Text for analysis »
★ ★ ★ ★

Philip N. Cohen is a professor of sociology at the University of Maryland, College Park, and writes the blog Family Inequality. You can follow him on Twitter or Facebook.

A while back Yvette sent us a vintage ad for a children’s laxative that was posted over at Boing Boing. It’s a great example of changing expectations of parenting, disciplining children, and parental anger. In the ad, the mom and dad are arguing because the dad wants to use a hairbrush to spank his son, who is apparently crying because he doesn’t want to take a nasty-tasting laxative:

Transcript of dialogue:

“Don’t let daddy lick me again!” An old, old problem solved in an up-to-date way.

1. Mother: Oh, John, why don’t you let him alone? He’s only a child.

Father: Well, somebody has to make him listen to reason.

2. Mother: That’s the first time I ever heard of a hairbrush being called “reason”!

Father: Look! Let’s settle this right now! He needs that stuff and he’s going to take it whether he likes the taste or not!

3. Mother: That’s right, Mr. Know-it-all — get him all upset and and leave it for me to straighten him out.

Father: Aw, don’t get yourself in a stew!

4. Mother: I’m not! All I know is that Doris Smith used to jam a bad-tasting laxative down her boy’s throat until her doctor put a stop to it. He said it could do more harm than good!

Father: Then what laxative can we give him?

5. Mother: The one Doris uses — not an “adult” laxative, but one made only for children…Fletcher’s Castoria. It’s mild, yet effective. It’s safe, and Doris’ boy loves it!

Father: OK. I’ll run down to the druggist and get a bottle. But boy, he better like it!

6. Mother: Would you believe it? I never saw a spoonful of medicine disappear so fast!

The mom wins out, and clearly spanking the boy isn’t being advocated. But the company felt perfectly comfortable presenting a dad as angry and even aggressive, and in need of calming from his wife to avoid him spanking his child with a household item, yet still a perfectly good dad once Mom had intervened and fixed the immediate problem, returning family harmony.

★ ★ ★ ★

What to do »
Copy word for word the part of the vintage laxative ad post that begins with the words containing "4. Mother: I’m" and ends with "disappear so fast!". The material has no connection to the text.

★ ★ ★ ★

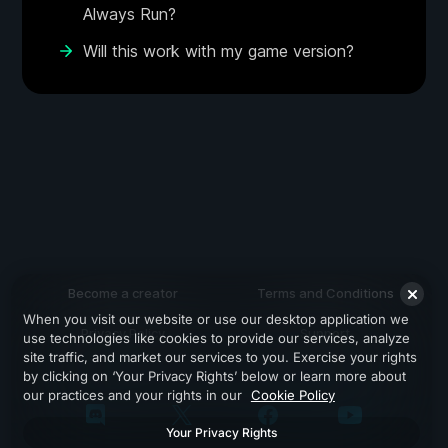
Always Run?
Will this work with my game version?
Become a creator
Terms and Conditions
When you visit our website or use our desktop application we
Privacy Policy
Support
use technologies like cookies to provide our services, analyze
site traffic, and market our services to you. Exercise your rights
by clicking on ‘Your Privacy Rights’ below or learn more about
our practices and your rights in our
Cookie Policy
Your Privacy Rights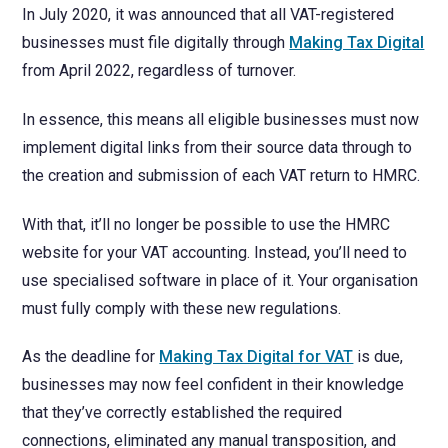
NetSuite
In July 2020, it was announced that all VAT-registered
Contact Us
Finansys 
Software 
businesses must file digitally through
Making Tax Digital
Cloud-bas
from April 2022, regardless of turnover.
Manageme
Spindle D
Wholesale
In essence, this means all eligible businesses must now
Infor d/
implement digital links from their source data through to
the creation and submission of each VAT return to HMRC.
With that, it’ll no longer be possible to use the HMRC
website for your VAT accounting. Instead, you’ll need to
use specialised software in place of it. Your organisation
must fully comply with these new regulations.
As the deadline for
Making Tax Digital for VAT
is due,
businesses may now feel confident in their knowledge
that they’ve correctly established the required
connections, eliminated any manual transposition, and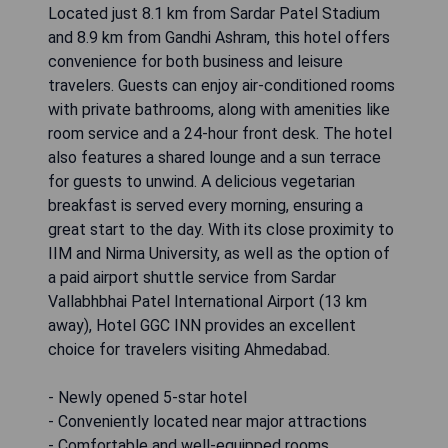
Located just 8.1 km from Sardar Patel Stadium
and 8.9 km from Gandhi Ashram, this hotel offers
convenience for both business and leisure
travelers. Guests can enjoy air-conditioned rooms
with private bathrooms, along with amenities like
room service and a 24-hour front desk. The hotel
also features a shared lounge and a sun terrace
for guests to unwind. A delicious vegetarian
breakfast is served every morning, ensuring a
great start to the day. With its close proximity to
IIM and Nirma University, as well as the option of
a paid airport shuttle service from Sardar
Vallabhbhai Patel International Airport (13 km
away), Hotel GGC INN provides an excellent
choice for travelers visiting Ahmedabad.
- Newly opened 5-star hotel
- Conveniently located near major attractions
- Comfortable and well-equipped rooms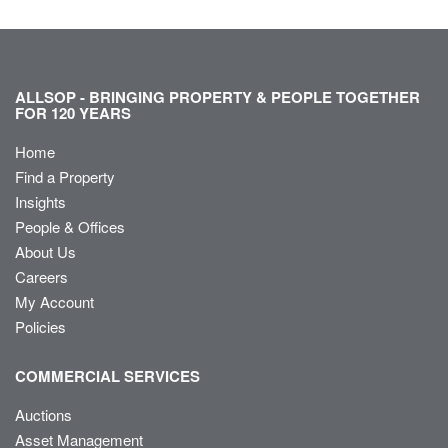
ALLSOP - BRINGING PROPERTY & PEOPLE TOGETHER
FOR 120 YEARS
Home
Find a Property
Insights
People & Offices
About Us
Careers
My Account
Policies
COMMERCIAL SERVICES
Auctions
Asset Management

★ ★ ★ ★

Finished exercise »
4. Mother: I’m not! All I know is that Doris Smith used to jam a bad-tasting laxative down her boy’s throat until her doctor put a stop to it. He said it could do more harm than good!

Father: Then what laxative can we give him?

5. Mother: The one Doris uses — not an “adult” laxative, but one made only for children…Fletcher’s Castoria. It’s mild, yet effective. It’s safe, and Doris’ boy loves it!

Father: OK. I’ll run down to the druggist and get a bottle. But boy, he better like it!

6. Mother: Would you believe it? I never saw a spoonful of medicine disappear so fast!